[Plain-text engineering files]
════════

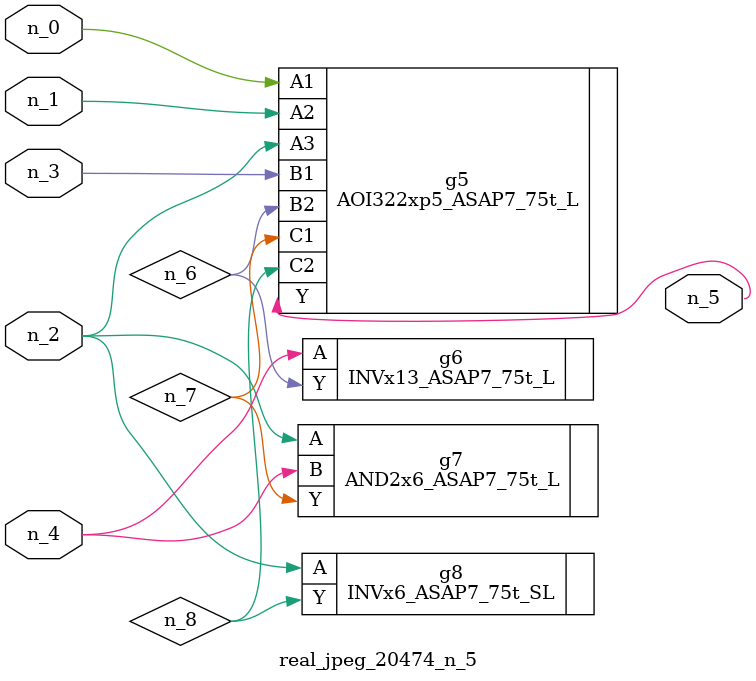
<source format=v>
module real_jpeg_20474_n_5 (n_4, n_0, n_1, n_2, n_3, n_5);

input n_4;
input n_0;
input n_1;
input n_2;
input n_3;

output n_5;

wire n_8;
wire n_6;
wire n_7;

AOI322xp5_ASAP7_75t_L g5 ( 
.A1(n_0),
.A2(n_1),
.A3(n_2),
.B1(n_3),
.B2(n_6),
.C1(n_7),
.C2(n_8),
.Y(n_5)
);

AND2x6_ASAP7_75t_L g7 ( 
.A(n_2),
.B(n_4),
.Y(n_7)
);

INVx6_ASAP7_75t_SL g8 ( 
.A(n_2),
.Y(n_8)
);

INVx13_ASAP7_75t_L g6 ( 
.A(n_4),
.Y(n_6)
);


endmodule
</source>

════════

The data above are to be repeated word for word, with any pictures left out.

<source format=v>
module real_jpeg_20474_n_5 (n_4, n_0, n_1, n_2, n_3, n_5);

input n_4;
input n_0;
input n_1;
input n_2;
input n_3;

output n_5;

wire n_8;
wire n_6;
wire n_7;

AOI322xp5_ASAP7_75t_L g5 ( 
.A1(n_0),
.A2(n_1),
.A3(n_2),
.B1(n_3),
.B2(n_6),
.C1(n_7),
.C2(n_8),
.Y(n_5)
);

AND2x6_ASAP7_75t_L g7 ( 
.A(n_2),
.B(n_4),
.Y(n_7)
);

INVx6_ASAP7_75t_SL g8 ( 
.A(n_2),
.Y(n_8)
);

INVx13_ASAP7_75t_L g6 ( 
.A(n_4),
.Y(n_6)
);


endmodule
</source>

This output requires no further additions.